Over a year after announcing a shift in focus to Lightbank, Groupon co-founder Eric Lefkofsky has permanently taken the seat left empty since Andrew Mason left in late February. During that time, Lefkofsky shared CEO duties with new Chairman of the Board, Ted Leonsis.
"The Board is encouraged by Groupon's performance under Eric's leadership, and we're pleased that he has agreed to lead the company through this important stage of its evolution," said Leonsis in a statement.
The timing for this announcement was fortuitous, as it accompanied Groupon’s Q2 earnings report, which revealed 7% growth in revenue compared to the previous year. Following news of Lefkofsky’s appointment, Groupon shares rose nearly 11% in after-hours trading, according to Forbes.
Investors aren’t the only ones with high hopes for a new era in Groupon history. Lefkofsky himself told LA Times reporters that he plans to remain CEO for “a few years,” until the company transitions from a daily deals site to a full-fledged ecommerce destination.
“We can’t just serve our customers, we need to build a marketplace that serves the needs of both our customers and our merchants,” he said, according to VentureBeat. “They should think of us as a trusted partner.”
Some in the media have speculated that Lefkofsky’s may not be the right person for the job. With Groupon’s stock hovering below $10—less than half its value when the company went public in November 2011—there is much ground to be recovered. Cautious spectators have been writing that Lefkofsky’s ties to Groupon are too close and too tangled. Still, the 43-year-old Lefkofsky’s long and personal relationship with Groupon may give him a vantage point that could make him the perfect person to guide the company in this time of transition. Whether his attempt will be successful is yet to be seen, but some are taking heart in the company’s recent performance.

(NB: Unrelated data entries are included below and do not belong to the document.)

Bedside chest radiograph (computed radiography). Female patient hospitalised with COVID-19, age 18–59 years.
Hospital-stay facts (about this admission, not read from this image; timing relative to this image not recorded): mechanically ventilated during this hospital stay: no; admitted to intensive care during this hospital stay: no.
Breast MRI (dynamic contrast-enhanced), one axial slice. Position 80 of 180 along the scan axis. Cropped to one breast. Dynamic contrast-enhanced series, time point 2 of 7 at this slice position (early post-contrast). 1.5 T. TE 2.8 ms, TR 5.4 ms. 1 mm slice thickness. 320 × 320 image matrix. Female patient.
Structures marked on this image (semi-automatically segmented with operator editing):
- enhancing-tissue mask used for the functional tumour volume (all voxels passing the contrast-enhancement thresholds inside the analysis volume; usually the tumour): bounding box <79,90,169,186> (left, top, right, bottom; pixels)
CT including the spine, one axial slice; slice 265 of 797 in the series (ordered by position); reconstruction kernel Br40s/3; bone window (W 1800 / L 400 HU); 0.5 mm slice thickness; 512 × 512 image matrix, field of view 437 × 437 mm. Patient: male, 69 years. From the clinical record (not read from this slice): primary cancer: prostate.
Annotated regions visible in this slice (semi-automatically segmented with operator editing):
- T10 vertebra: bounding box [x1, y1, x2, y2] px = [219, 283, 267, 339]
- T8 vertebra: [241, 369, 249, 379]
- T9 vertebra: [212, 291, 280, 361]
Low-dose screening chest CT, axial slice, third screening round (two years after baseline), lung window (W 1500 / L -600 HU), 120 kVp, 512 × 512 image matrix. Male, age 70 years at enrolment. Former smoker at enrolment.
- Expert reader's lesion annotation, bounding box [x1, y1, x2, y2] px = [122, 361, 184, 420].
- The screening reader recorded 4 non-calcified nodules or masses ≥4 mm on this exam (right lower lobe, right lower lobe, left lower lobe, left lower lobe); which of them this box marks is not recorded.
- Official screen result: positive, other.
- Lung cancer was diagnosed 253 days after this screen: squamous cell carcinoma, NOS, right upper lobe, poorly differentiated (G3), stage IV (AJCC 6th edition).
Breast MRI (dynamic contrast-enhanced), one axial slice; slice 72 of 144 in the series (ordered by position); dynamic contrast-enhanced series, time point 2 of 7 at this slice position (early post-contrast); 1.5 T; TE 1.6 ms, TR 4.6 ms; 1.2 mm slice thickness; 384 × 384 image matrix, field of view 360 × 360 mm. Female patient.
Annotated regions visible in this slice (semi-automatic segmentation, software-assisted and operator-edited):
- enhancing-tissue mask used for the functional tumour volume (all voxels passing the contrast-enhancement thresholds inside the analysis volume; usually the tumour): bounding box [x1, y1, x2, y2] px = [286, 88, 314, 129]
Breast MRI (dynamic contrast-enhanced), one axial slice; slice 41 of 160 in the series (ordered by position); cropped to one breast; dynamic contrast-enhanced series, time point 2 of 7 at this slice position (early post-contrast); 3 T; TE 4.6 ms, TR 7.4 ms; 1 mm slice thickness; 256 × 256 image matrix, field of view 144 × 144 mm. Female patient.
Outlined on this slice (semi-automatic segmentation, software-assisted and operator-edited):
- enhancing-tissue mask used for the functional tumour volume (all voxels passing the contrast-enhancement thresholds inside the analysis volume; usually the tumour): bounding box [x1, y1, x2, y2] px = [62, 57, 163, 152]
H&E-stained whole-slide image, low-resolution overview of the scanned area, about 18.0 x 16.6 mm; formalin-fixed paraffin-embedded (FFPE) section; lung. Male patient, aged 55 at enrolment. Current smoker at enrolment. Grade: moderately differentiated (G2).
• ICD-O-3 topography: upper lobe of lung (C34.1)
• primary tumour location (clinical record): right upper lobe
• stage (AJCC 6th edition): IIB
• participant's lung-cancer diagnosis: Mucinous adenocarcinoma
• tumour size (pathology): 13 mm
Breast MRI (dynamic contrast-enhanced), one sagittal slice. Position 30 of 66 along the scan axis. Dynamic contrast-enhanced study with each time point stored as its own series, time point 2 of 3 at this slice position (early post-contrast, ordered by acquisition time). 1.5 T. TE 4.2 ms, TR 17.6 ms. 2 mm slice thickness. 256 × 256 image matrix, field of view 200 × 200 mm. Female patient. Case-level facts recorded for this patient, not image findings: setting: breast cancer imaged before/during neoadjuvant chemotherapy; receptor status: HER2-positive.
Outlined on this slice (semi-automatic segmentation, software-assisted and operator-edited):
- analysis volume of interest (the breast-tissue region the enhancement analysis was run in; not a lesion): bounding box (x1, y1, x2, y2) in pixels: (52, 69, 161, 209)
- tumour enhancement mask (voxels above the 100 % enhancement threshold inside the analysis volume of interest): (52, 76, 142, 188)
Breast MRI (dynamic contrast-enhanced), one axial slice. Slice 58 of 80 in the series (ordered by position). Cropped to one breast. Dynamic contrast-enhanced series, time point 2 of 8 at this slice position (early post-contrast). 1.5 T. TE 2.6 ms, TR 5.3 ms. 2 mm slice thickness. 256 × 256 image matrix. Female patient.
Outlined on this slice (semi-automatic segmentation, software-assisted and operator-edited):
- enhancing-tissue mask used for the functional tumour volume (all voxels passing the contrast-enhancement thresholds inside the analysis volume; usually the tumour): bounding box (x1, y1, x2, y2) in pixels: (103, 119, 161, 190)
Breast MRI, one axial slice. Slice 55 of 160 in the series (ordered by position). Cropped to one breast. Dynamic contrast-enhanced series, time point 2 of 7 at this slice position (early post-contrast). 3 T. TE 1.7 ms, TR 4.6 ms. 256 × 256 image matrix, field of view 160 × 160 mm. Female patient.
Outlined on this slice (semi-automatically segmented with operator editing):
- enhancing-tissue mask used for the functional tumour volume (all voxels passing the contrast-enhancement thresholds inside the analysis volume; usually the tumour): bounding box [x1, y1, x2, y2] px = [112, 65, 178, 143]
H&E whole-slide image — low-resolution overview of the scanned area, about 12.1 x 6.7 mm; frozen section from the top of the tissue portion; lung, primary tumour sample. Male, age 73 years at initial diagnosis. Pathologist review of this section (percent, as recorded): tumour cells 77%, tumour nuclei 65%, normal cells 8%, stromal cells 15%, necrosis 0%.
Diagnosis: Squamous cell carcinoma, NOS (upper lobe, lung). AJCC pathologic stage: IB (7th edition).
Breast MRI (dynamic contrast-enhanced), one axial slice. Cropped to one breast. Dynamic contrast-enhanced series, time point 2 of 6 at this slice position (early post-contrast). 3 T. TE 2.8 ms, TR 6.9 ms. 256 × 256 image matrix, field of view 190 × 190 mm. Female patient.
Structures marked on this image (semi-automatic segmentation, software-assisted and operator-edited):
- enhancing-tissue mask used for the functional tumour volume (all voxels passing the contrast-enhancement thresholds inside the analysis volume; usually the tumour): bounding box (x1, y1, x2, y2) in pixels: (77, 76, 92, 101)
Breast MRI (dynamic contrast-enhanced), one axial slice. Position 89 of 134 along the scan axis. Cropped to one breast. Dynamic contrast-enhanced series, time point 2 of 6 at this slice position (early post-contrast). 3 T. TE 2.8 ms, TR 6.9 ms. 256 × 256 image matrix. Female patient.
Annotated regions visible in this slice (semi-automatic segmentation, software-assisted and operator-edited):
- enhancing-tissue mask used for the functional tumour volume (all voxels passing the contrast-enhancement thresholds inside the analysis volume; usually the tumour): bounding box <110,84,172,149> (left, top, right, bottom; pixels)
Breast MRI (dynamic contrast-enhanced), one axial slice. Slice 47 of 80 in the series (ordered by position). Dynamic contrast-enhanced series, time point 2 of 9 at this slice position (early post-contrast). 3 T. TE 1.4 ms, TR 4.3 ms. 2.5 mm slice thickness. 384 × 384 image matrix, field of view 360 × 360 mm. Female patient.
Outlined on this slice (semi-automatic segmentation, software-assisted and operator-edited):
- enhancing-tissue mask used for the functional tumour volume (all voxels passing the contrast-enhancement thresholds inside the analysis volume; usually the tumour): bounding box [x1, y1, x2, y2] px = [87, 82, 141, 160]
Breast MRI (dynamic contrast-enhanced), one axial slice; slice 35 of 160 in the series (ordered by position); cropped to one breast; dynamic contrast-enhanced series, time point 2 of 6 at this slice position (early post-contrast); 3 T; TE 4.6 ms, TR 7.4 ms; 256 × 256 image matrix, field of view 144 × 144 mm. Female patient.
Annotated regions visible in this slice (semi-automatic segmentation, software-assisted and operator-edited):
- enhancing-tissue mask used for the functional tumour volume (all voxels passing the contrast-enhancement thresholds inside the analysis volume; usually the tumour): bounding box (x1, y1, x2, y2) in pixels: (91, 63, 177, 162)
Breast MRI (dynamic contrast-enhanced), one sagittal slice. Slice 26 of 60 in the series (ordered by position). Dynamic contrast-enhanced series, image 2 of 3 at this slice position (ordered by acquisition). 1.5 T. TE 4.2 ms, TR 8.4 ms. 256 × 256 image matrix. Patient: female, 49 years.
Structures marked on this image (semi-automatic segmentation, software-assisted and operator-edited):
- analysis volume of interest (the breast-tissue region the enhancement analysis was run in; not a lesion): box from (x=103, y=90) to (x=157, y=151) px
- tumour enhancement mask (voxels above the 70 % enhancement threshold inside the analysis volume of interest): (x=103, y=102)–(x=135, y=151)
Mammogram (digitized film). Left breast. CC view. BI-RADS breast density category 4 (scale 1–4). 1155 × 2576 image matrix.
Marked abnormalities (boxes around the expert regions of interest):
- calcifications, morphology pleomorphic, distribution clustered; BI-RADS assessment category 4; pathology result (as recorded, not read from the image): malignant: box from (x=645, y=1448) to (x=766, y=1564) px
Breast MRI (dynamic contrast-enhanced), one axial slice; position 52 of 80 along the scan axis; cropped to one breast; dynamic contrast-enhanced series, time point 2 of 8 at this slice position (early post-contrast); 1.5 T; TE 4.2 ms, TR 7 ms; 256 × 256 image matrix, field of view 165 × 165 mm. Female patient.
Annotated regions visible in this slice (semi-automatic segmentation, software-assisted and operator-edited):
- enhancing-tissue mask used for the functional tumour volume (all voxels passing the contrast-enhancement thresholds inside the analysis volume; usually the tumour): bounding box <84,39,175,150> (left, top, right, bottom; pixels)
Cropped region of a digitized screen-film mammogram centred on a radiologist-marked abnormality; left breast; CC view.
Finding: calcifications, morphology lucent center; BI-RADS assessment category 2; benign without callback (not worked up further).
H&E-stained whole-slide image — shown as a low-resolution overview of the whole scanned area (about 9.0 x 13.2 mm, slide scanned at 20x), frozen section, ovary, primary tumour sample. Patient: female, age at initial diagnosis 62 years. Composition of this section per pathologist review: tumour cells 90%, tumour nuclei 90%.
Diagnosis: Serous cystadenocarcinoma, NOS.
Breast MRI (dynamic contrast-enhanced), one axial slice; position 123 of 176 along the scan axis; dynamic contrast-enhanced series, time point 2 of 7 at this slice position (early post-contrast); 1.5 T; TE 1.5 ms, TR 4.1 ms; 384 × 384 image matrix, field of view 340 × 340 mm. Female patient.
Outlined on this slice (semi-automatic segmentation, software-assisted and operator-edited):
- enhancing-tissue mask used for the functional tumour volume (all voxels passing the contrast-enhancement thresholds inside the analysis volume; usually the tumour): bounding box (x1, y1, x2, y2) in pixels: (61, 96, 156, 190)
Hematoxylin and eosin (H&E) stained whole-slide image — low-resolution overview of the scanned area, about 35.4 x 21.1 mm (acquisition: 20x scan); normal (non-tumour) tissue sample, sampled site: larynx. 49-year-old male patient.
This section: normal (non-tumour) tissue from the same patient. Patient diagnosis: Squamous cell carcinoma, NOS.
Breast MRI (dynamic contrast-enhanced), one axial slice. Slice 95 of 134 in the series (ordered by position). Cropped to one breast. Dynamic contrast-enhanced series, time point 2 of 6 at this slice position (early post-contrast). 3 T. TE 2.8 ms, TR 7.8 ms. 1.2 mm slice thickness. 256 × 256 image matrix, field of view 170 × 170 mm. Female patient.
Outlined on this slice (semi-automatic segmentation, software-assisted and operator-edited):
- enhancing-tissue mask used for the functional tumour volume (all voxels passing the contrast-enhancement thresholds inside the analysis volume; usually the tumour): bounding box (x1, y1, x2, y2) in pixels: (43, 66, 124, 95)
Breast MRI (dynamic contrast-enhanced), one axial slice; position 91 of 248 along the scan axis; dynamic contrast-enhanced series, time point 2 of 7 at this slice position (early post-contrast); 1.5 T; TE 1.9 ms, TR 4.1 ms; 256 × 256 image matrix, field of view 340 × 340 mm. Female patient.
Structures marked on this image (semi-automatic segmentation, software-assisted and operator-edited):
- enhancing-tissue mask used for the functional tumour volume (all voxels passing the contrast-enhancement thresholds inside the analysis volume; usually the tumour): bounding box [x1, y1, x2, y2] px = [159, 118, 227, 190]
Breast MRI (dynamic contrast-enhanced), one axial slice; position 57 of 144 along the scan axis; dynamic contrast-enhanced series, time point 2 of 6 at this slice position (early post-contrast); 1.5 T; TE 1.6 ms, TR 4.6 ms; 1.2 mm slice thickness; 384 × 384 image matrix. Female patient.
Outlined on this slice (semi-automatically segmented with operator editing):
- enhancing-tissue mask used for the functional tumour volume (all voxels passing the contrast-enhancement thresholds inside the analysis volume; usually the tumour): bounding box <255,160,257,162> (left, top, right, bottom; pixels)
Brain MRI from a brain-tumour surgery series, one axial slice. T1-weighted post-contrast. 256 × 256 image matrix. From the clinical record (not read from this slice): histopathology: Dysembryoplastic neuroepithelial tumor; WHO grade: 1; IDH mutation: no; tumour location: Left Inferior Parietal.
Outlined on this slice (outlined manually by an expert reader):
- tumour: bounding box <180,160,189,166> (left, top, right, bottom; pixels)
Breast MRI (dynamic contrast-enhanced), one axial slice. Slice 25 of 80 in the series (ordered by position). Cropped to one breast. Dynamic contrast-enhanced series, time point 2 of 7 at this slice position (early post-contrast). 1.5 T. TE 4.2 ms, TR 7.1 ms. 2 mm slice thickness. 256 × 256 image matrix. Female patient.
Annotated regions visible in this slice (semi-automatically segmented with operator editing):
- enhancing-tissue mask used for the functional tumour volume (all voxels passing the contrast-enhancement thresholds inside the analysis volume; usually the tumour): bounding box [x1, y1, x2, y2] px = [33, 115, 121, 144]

“Groupon is clearly moving in the right direction, but the question now is how fast they can grow,” said Aaron Kessler, a Raymond James analyst, according to the Wall Street Journal. “The business seems to be at least stabilizing.”
As so many entrepreneurs can attest, a startup’s rise to success is often dotted with challenges and setbacks along the way. For most, it takes years of hard work and iterations to reach the summit. Groupon is just another company on that path—and one whose recent moves should help it climb upward.